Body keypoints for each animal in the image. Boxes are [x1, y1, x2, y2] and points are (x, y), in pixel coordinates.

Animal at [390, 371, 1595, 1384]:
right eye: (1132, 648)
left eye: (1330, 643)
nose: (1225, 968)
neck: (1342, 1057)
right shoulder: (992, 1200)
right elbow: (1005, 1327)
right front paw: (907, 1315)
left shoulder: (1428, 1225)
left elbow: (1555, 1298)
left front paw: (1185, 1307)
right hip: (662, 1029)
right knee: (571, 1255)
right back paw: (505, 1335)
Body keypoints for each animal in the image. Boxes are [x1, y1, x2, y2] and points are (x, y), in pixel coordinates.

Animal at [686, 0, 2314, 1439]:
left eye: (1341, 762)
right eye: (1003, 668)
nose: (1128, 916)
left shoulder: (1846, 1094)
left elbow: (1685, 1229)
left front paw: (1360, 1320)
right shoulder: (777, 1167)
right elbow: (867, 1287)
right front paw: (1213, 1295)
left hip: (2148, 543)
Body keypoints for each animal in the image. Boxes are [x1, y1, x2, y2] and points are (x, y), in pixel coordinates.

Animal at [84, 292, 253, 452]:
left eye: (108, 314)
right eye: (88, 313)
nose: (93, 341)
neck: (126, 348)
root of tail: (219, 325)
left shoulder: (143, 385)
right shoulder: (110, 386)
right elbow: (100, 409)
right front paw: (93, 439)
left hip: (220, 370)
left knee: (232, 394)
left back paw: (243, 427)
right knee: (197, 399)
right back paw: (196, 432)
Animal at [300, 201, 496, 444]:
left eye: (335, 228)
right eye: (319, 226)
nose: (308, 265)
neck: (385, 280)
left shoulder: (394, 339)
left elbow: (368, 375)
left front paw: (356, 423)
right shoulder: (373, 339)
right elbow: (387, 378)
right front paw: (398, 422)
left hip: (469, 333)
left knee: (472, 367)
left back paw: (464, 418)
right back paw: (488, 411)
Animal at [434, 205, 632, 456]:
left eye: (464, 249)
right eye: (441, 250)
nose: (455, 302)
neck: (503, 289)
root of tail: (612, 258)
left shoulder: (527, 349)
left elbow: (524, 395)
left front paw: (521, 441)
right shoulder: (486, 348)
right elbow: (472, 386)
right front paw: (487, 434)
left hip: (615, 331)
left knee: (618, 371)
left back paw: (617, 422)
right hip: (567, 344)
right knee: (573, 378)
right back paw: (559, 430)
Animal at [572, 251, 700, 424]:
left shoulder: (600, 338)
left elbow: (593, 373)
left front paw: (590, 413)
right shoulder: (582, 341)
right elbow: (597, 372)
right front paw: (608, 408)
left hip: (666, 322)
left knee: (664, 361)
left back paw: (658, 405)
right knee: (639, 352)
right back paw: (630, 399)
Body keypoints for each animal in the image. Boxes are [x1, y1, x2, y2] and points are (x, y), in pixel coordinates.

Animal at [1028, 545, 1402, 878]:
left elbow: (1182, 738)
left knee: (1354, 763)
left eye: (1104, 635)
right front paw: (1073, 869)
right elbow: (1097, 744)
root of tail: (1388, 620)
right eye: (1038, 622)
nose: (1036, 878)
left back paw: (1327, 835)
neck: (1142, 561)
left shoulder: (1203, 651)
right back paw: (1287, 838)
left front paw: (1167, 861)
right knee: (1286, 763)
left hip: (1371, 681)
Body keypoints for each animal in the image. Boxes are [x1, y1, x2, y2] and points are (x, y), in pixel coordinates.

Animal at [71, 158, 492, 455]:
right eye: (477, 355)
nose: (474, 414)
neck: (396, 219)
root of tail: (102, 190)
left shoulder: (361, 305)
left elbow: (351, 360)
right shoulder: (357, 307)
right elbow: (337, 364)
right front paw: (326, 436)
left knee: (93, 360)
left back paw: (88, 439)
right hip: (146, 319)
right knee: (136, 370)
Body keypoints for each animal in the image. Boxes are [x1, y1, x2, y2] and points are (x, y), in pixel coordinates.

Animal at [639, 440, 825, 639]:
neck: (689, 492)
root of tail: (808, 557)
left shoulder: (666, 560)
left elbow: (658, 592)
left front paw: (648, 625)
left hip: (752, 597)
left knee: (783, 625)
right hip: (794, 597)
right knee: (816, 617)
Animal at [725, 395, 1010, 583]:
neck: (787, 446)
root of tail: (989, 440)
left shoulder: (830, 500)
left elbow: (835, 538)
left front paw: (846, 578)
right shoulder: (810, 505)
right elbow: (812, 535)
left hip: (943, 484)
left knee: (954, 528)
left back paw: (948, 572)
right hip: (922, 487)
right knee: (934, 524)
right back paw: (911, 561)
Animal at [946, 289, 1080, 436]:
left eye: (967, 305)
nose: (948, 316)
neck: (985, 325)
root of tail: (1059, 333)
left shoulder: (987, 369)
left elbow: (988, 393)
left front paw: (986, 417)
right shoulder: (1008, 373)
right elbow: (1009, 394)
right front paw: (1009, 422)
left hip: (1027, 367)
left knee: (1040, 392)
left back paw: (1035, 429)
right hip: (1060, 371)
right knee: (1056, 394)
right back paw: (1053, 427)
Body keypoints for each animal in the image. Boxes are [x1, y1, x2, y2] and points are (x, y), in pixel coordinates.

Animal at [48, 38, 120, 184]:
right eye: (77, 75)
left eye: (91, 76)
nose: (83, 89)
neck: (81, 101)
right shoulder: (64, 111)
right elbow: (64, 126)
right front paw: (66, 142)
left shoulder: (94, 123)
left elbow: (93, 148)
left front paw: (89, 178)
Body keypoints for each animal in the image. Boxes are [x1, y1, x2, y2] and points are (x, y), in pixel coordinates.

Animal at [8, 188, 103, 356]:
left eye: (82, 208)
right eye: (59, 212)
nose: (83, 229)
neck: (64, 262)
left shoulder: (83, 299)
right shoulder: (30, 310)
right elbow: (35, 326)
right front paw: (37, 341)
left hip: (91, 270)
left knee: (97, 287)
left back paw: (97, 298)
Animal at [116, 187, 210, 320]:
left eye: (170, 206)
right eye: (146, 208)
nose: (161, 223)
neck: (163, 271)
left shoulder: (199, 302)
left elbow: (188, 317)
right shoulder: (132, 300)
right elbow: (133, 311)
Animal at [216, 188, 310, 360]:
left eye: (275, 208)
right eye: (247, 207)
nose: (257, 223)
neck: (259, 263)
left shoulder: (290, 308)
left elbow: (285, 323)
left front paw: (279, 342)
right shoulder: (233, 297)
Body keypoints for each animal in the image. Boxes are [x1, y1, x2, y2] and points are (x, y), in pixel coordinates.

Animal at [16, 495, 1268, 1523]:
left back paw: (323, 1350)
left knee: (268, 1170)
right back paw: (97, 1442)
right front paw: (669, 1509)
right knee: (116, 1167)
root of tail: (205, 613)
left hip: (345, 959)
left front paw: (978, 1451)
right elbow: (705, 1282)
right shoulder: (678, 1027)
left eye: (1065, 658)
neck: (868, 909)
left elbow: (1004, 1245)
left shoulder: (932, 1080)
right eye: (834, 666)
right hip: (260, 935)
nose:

## To do
Please copy out the data above exactly.

## Answer space
Body keypoints for each animal in the image. Boxes are [x1, y1, x2, y2] and points are (x, y), in pixel coordinates.

Animal at [390, 371, 1595, 1384]:
right eye: (1132, 648)
left eye: (1330, 643)
nose: (1225, 968)
neck: (1342, 1057)
right shoulder: (992, 1200)
right elbow: (1005, 1327)
right front paw: (907, 1315)
left shoulder: (1428, 1225)
left elbow: (1555, 1298)
left front paw: (1185, 1307)
right hip: (662, 1029)
right knee: (571, 1255)
right back paw: (505, 1335)
Body keypoints for each animal in the image. Boxes are [x1, y1, x2, y2] and points are (x, y), in pixel coordinates.

Animal at [686, 0, 2314, 1439]:
left eye: (1341, 762)
right eye: (1003, 668)
nose: (1128, 916)
left shoulder: (1846, 1094)
left elbow: (1685, 1229)
left front paw: (1360, 1320)
right shoulder: (777, 1167)
right elbow: (867, 1287)
right front paw: (1213, 1295)
left hip: (2148, 543)
Body keypoints for each animal in the image. Boxes are [x1, y1, x2, y2] and points are (x, y), in pixel coordinates.

Animal at [84, 292, 253, 452]:
left eye: (108, 314)
right eye: (88, 313)
nose: (93, 341)
neck: (126, 348)
root of tail: (219, 325)
left shoulder: (143, 385)
right shoulder: (110, 386)
right elbow: (100, 409)
right front paw: (93, 439)
left hip: (220, 370)
left knee: (232, 394)
left back paw: (243, 427)
right knee: (197, 399)
right back paw: (196, 432)
Animal at [300, 201, 496, 444]:
left eye: (335, 228)
right eye: (319, 226)
nose: (308, 265)
neck: (385, 280)
left shoulder: (394, 339)
left elbow: (368, 375)
left front paw: (356, 423)
right shoulder: (373, 339)
right elbow: (387, 378)
right front paw: (398, 422)
left hip: (469, 333)
left knee: (472, 367)
left back paw: (464, 418)
right back paw: (488, 411)
Animal at [434, 205, 632, 456]:
left eye: (464, 249)
right eye: (441, 250)
nose: (455, 302)
neck: (503, 289)
root of tail: (612, 258)
left shoulder: (527, 349)
left elbow: (524, 395)
left front paw: (521, 441)
right shoulder: (486, 348)
right elbow: (472, 386)
right front paw: (487, 434)
left hip: (615, 331)
left knee: (618, 371)
left back paw: (617, 422)
right hip: (567, 344)
right knee: (573, 378)
right back paw: (559, 430)
Animal at [572, 251, 700, 424]:
left shoulder: (600, 338)
left elbow: (593, 373)
left front paw: (590, 413)
right shoulder: (582, 341)
right elbow: (597, 372)
right front paw: (608, 408)
left hip: (666, 322)
left knee: (664, 361)
left back paw: (658, 405)
right knee: (639, 352)
right back paw: (630, 399)
Body keypoints for each animal in the image. Boxes are [x1, y1, x2, y2] and points are (x, y), in pixel coordinates.

Animal at [1028, 545, 1402, 878]:
left elbow: (1182, 738)
left knee: (1354, 763)
left eye: (1104, 635)
right front paw: (1073, 869)
right elbow: (1097, 744)
root of tail: (1388, 620)
right eye: (1038, 622)
nose: (1036, 878)
left back paw: (1327, 835)
neck: (1142, 561)
left shoulder: (1203, 651)
right back paw: (1287, 838)
left front paw: (1167, 861)
right knee: (1286, 763)
left hip: (1371, 681)
Body keypoints for each animal in the image. Boxes are [x1, y1, x2, y2] and points are (x, y), in pixel coordinates.

Animal at [71, 158, 492, 455]:
right eye: (477, 355)
nose: (474, 414)
neck: (396, 219)
root of tail: (102, 190)
left shoulder: (361, 305)
left elbow: (351, 360)
right shoulder: (357, 307)
right elbow: (337, 364)
right front paw: (326, 436)
left knee: (93, 360)
left back paw: (88, 439)
right hip: (146, 319)
right knee: (136, 370)
Body keypoints for each animal in the image. Boxes are [x1, y1, x2, y2] and points are (x, y), in pixel coordinates.

Animal at [639, 440, 825, 639]:
neck: (689, 492)
root of tail: (808, 557)
left shoulder: (666, 560)
left elbow: (658, 592)
left front paw: (648, 625)
left hip: (752, 597)
left knee: (783, 625)
right hip: (794, 597)
right knee: (816, 617)
Animal at [725, 395, 1010, 583]:
neck: (787, 446)
root of tail: (989, 440)
left shoulder: (830, 500)
left elbow: (835, 538)
left front paw: (846, 578)
right shoulder: (810, 505)
right elbow: (812, 535)
left hip: (943, 484)
left knee: (954, 528)
left back paw: (948, 572)
right hip: (922, 487)
right knee: (934, 524)
right back paw: (911, 561)
Animal at [946, 289, 1080, 436]:
left eye: (967, 305)
nose: (948, 316)
neck: (985, 325)
root of tail: (1059, 333)
left shoulder: (987, 369)
left elbow: (988, 393)
left front paw: (986, 417)
right shoulder: (1008, 373)
right elbow: (1009, 394)
right front paw: (1009, 422)
left hip: (1027, 367)
left knee: (1040, 392)
left back paw: (1035, 429)
right hip: (1060, 371)
right knee: (1056, 394)
right back paw: (1053, 427)
Body keypoints for each animal in the image. Boxes are [x1, y1, x2, y2] and points are (x, y), in pixel coordinates.

Animal at [48, 38, 120, 184]:
right eye: (77, 75)
left eye: (91, 76)
nose: (83, 89)
neck: (81, 101)
right shoulder: (64, 111)
right elbow: (64, 126)
right front paw: (66, 142)
left shoulder: (94, 123)
left elbow: (93, 148)
left front paw: (89, 178)
Body keypoints for each animal in the image. Boxes are [x1, y1, x2, y2] and points are (x, y), in pixel coordinates.

Animal at [8, 188, 103, 356]:
left eye: (82, 208)
right eye: (59, 212)
nose: (83, 229)
neck: (64, 262)
left shoulder: (83, 299)
right shoulder: (30, 310)
right elbow: (35, 326)
right front paw: (37, 341)
left hip: (91, 270)
left knee: (97, 287)
left back paw: (97, 298)
Animal at [116, 187, 210, 320]:
left eye: (170, 206)
right eye: (146, 208)
nose: (161, 223)
neck: (163, 271)
left shoulder: (199, 302)
left elbow: (188, 317)
right shoulder: (132, 300)
right elbow: (133, 311)
Animal at [216, 188, 310, 360]:
left eye: (275, 208)
right eye: (247, 207)
nose: (257, 223)
neck: (259, 263)
left shoulder: (290, 308)
left elbow: (285, 323)
left front paw: (279, 342)
right shoulder: (233, 297)
Body keypoints for each animal in the image. Boxes are [x1, y1, x2, y2] and points are (x, y), in pixel coordinates.

Animal at [16, 495, 1268, 1523]:
left back paw: (323, 1350)
left knee: (268, 1170)
right back paw: (97, 1442)
right front paw: (669, 1509)
right knee: (116, 1167)
root of tail: (205, 613)
left hip: (345, 959)
left front paw: (978, 1451)
right elbow: (705, 1282)
right shoulder: (678, 1027)
left eye: (1065, 658)
neck: (868, 909)
left elbow: (1004, 1245)
left shoulder: (932, 1080)
right eye: (834, 666)
right hip: (260, 935)
nose:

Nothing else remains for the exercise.